**WHAT THE TASK REQUIRES:**
Convert the lines of the listing below into a numbered list, starting at the line that has "pose: elev=53.8 azim=228.8" and stopping after the line that has "Dot at: (229, 230)". Omit blank lines and the pictures.

Dataset items:
※

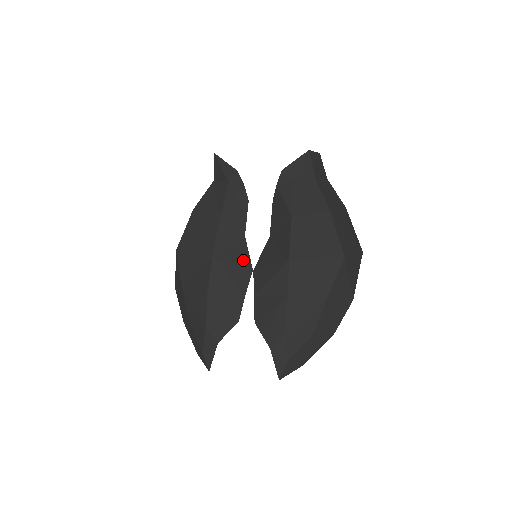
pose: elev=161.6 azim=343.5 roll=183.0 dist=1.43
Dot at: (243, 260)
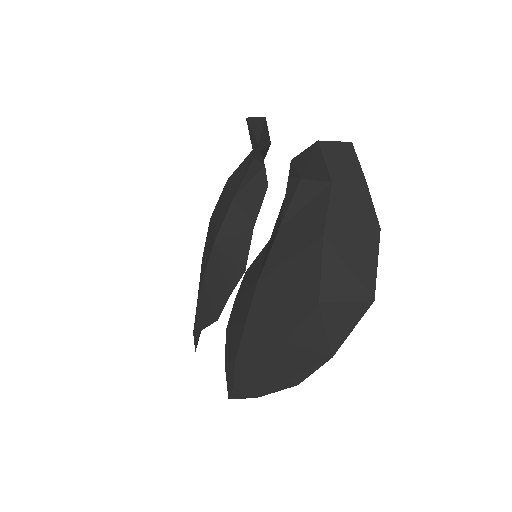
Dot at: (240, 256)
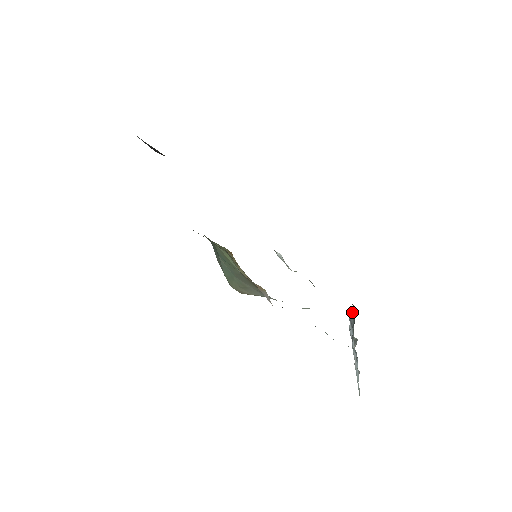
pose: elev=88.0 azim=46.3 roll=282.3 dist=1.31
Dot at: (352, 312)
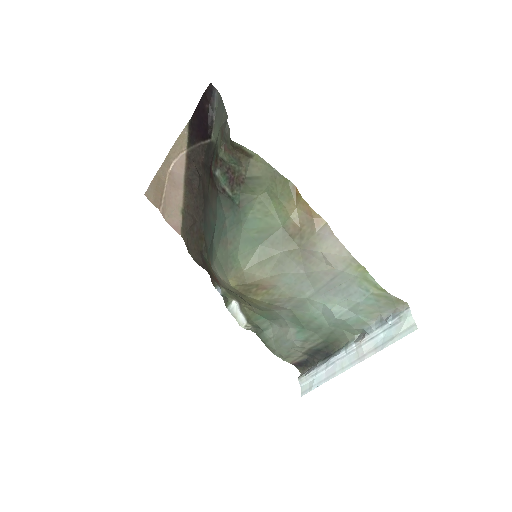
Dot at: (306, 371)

※

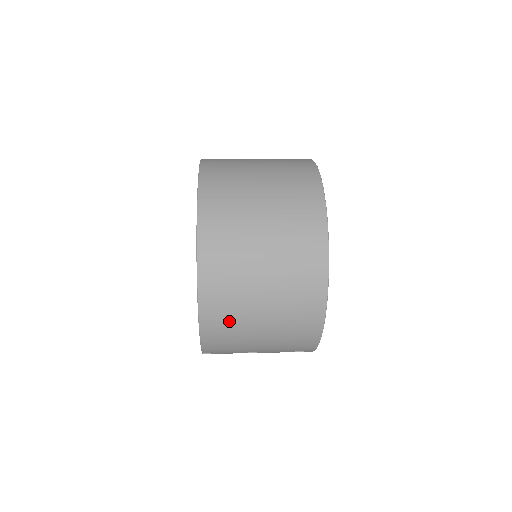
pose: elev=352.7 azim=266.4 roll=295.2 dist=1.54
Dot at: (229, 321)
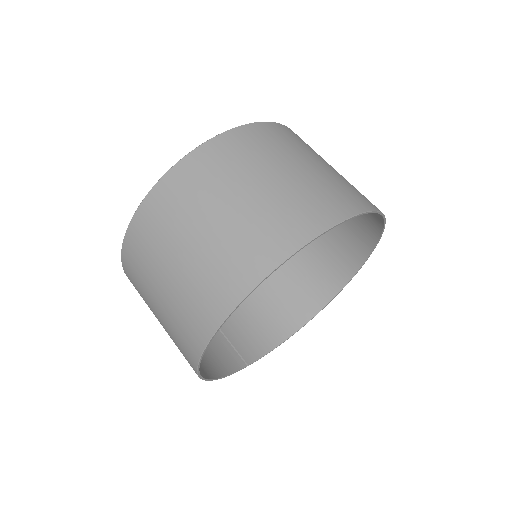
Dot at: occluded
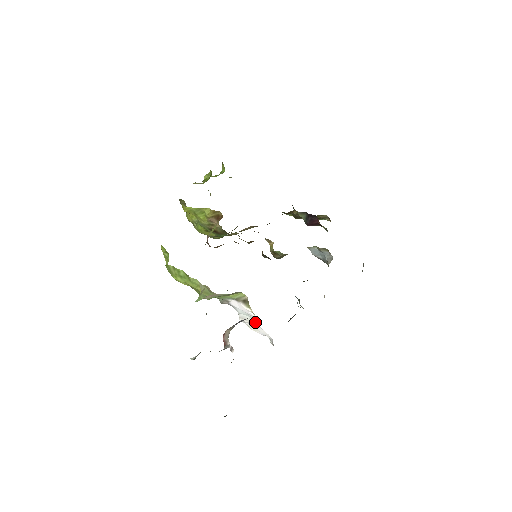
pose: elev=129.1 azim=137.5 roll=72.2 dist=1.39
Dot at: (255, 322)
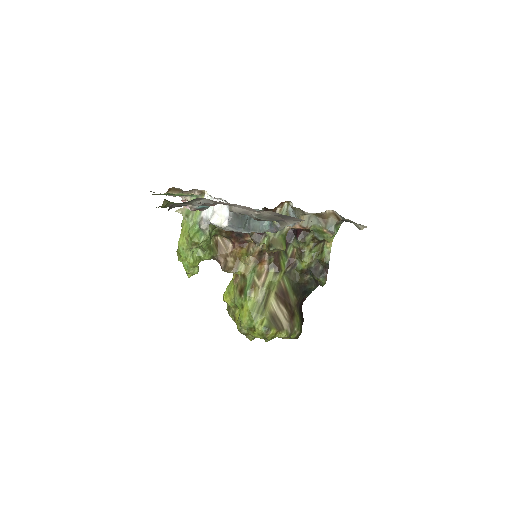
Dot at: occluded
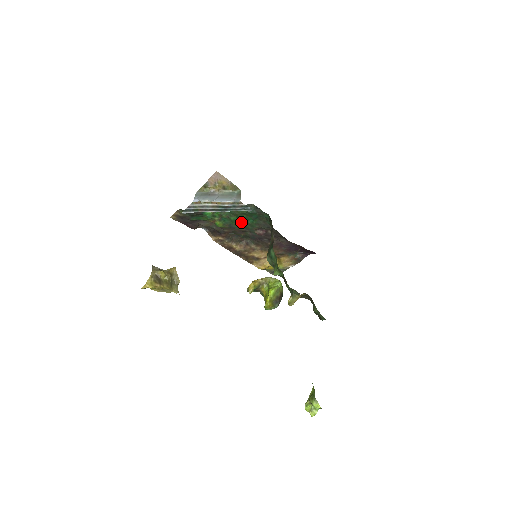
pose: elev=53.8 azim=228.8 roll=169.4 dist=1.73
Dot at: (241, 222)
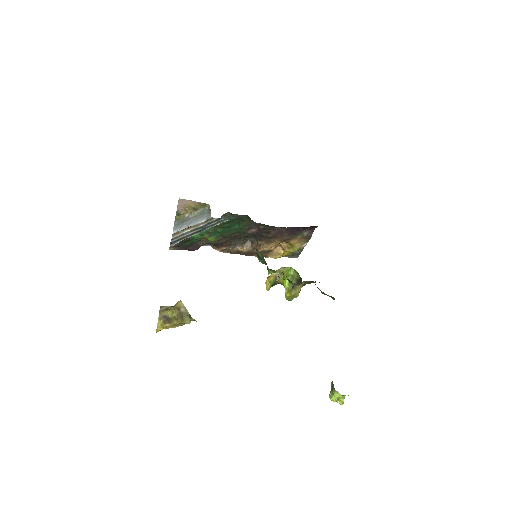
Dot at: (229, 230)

※

**RESPONSE BELOW:**
1. pose: elev=53.8 azim=228.8 roll=169.4 dist=1.73
2. Dot at: (241, 222)
3. Dot at: (229, 230)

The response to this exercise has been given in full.